In 04_mnist_basics:Why "bias" is not for every independent pixel

As previous paragraph of this chapter said, "we need an (initially random) weight for every pixel ", but why and why is possible to use one same bias for all pixels(multiplied by its weights and sum up them) in one image ?

bias = init_params(1)

(train_x[0]*weights.T).sum() + bias

As I print, shape of bias is Size 1.

Why not :

bias = init_params(28*28)

(train_x[0]*weights.T + bias).sum()

Thanks

In MNIST at that point, we were modelling with just one Neuron:

In the case of one neuron, we always assign every input a weight associated with it and that’s why we need a weight for every pixel.
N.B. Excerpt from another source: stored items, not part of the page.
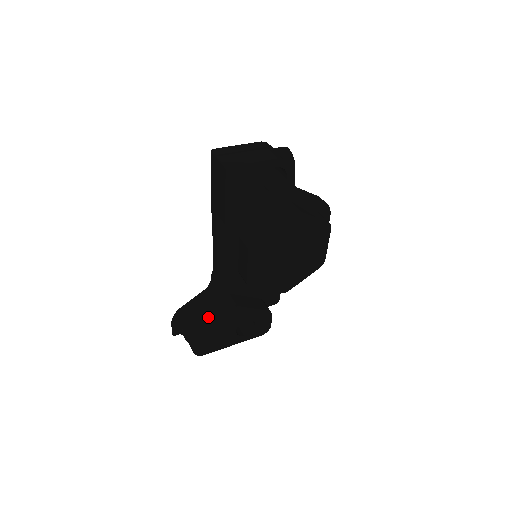
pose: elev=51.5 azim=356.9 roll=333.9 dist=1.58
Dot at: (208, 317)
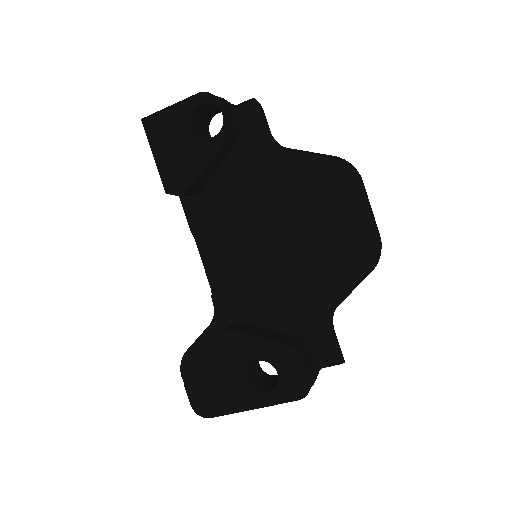
Dot at: occluded
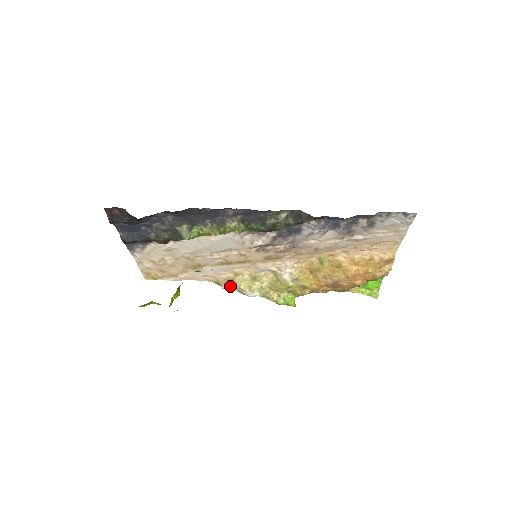
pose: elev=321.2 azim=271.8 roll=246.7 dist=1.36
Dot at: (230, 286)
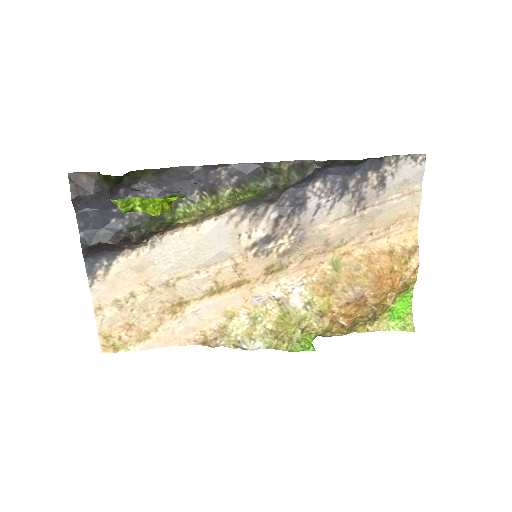
Dot at: (222, 342)
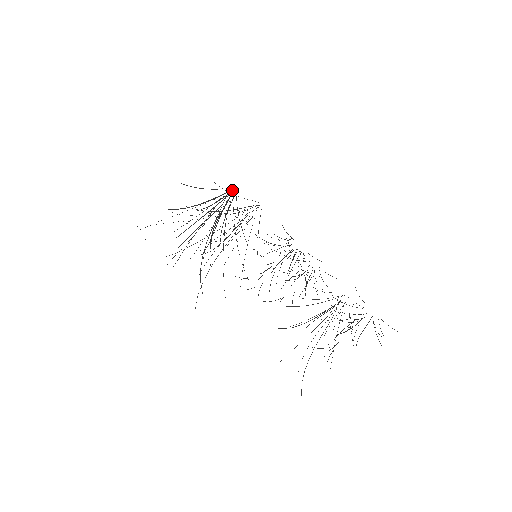
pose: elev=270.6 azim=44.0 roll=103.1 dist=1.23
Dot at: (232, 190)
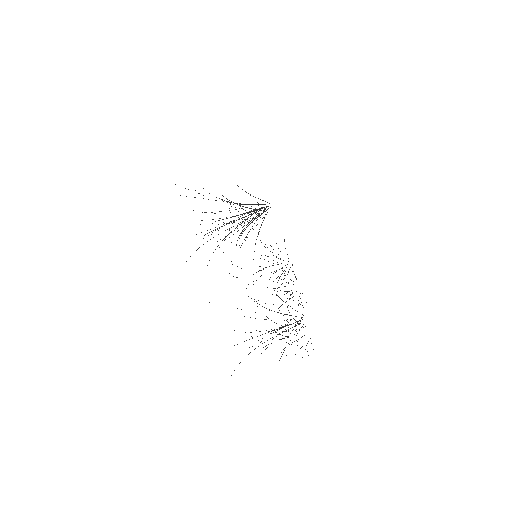
Dot at: occluded
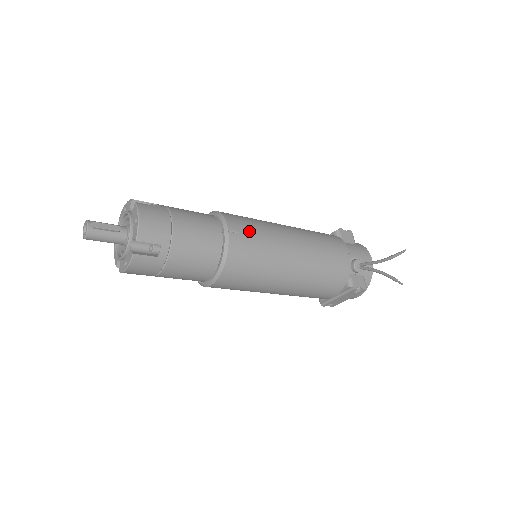
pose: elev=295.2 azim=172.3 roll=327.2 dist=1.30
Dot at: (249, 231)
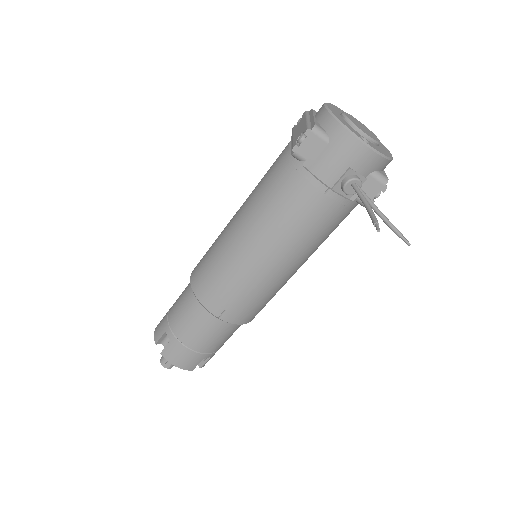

Also, for one neuron, we have one bias as shown in the image, to offset the matrix multiplication of the weights and inputs (for the cases where the multiplication produces a zero just as Jeremy said in the Lecture).

But in future, you are going to be modelling with layers that have more than one neuron:

In the case of the above image, lets focus on Hidden Layer 1. (in blue). We have 4 Neurons, so what does this mean?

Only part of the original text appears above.